Open hearings, long pushed by rank-and-file Republicans frustrated with the lack of culpability and slow pace of ongoing Justice Department criminal investigations, would force ObamaGate accomplices to explain their malfeasance to the American people. Testimony on Wednesday afternoon by former Deputy Attorney General Rod Rosenstein again underscored how top law enforcement officials have escaped any measure of accountability. Rosenstein played dumb, claimed he was misled by his FBI underlings and that’s why he signed an illegal FISA warrant on Carter Page, appointed Special Counsel Robert Mueller, and expanded Mueller’s reach a few months later even though he had no solid proof of any crime.
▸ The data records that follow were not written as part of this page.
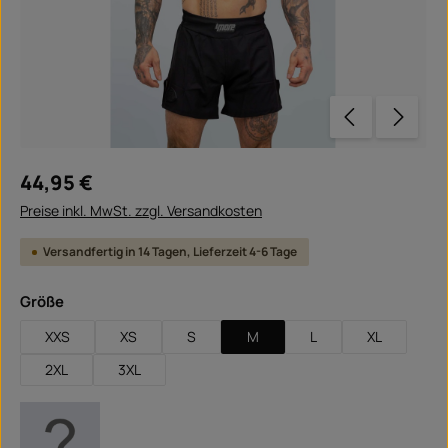
Regulärer Preis:
44,95 €
Preise inkl. MwSt. zzgl. Versandkosten
Versandfertig in 14 Tagen, Lieferzeit 4-6 Tage
auswählen
Größe
XXS
XS
S
M
L
XL
2XL
3XL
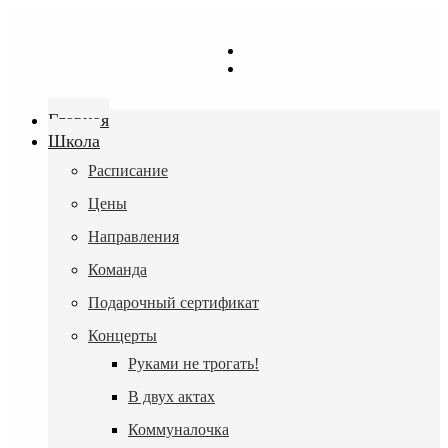
Перейти
к
содержимому
Главная
Школа
Расписание
Цены
Направления
Команда
Подарочный сертификат
Концерты
Руками не трогать!
В двух актах
Коммуналочка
But thanks to opposition from his own party, Graham had to postpone a vote to issue the subpoenas until next week. Senate Democrats successfully hijacked the discussion to instead vent about police brutality and racism. “Instead of engaging in political partisan gains on behalf of this president what the American people want this committee to do is to be relevant to why they are shouting and marching and crying in the streets of our country,” California Senator Kamala Harris (D-Calif.) scolded Thursday morning. “I would dare say the conversation we are having today is irrelevant to what…is happening on the streets of America today.”
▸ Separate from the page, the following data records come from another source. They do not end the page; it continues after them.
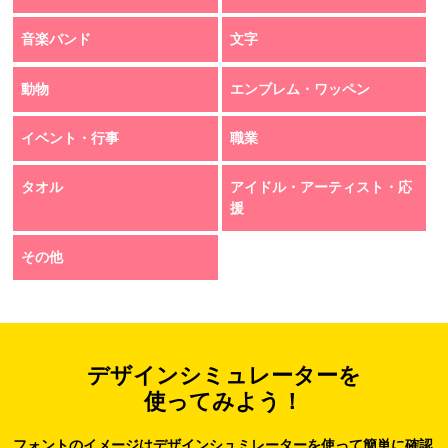
音楽バンド
文字
動物
エンブレム・ワッペン
イベント・行事
職業
タオル
アイドル・アーティスト・応
援
その他
デザインシミュレーターを
使ってみよう！
フォントのイメージはデザインシュミレーターを使って簡単に確認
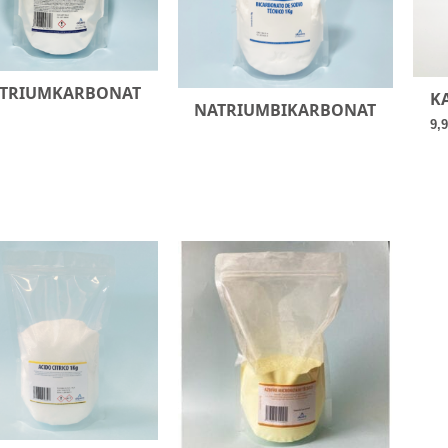
TRIUMKARBONAT
K
NATRIUMBIKARBONAT
9,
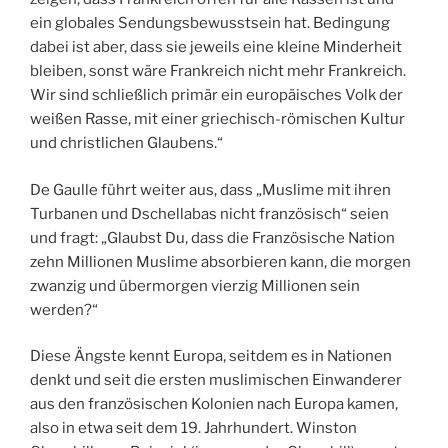
ein globales Sendungsbewusstsein hat. Bedingung
dabei ist aber, dass sie jeweils eine kleine Minderheit
bleiben, sonst wäre Frankreich nicht mehr Frankreich.
Wir sind schließlich primär ein europäisches Volk der
weißen Rasse, mit einer griechisch-römischen Kultur
und christlichen Glaubens.“
De Gaulle führt weiter aus, dass „Muslime mit ihren
Turbanen und Dschellabas nicht französisch“ seien
und fragt: „Glaubst Du, dass die Französische Nation
zehn Millionen Muslime absorbieren kann, die morgen
zwanzig und übermorgen vierzig Millionen sein
werden?“
Diese Ängste kennt Europa, seitdem es in Nationen
denkt und seit die ersten muslimischen Einwanderer
aus den französischen Kolonien nach Europa kamen,
also in etwa seit dem 19. Jahrhundert. Winston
Senator Ben Sasse (R-Neb.) shared Harris’ disinterest in Graham’s attempt to call ObamaGate accomplices to account. Sasse, who has been silent on this unprecedented abuse of federal power against a political foe despite his spot on the Judiciary committee, ranted that “some of us have other work to do” and asked how much longer the meeting would last. “It’s bullshit the way people grandstand for cameras in here,” Sasse scolded. “The Senate doesn’t work…ninety percent of our committees are about people trolling for soundbites.” (Sasse gave a similar dramatic, weepy monologue to an empty Senate chamber during the Kavanaugh-Ford debacle in 2018.)
Sasse’s brief tirade was his only contribution to the meeting; he didn’t even bother attending Rosenstein’s 3-hour testimony on Wednesday. The Nebraska Republican spent more time authoring a statement to condemn the president’s “photo op” at St. John’s this week than he did exposing corrupt Obama-era Democrats.
After winning his Republican primary last month, Sasse is back to his old anti-Trump tricks.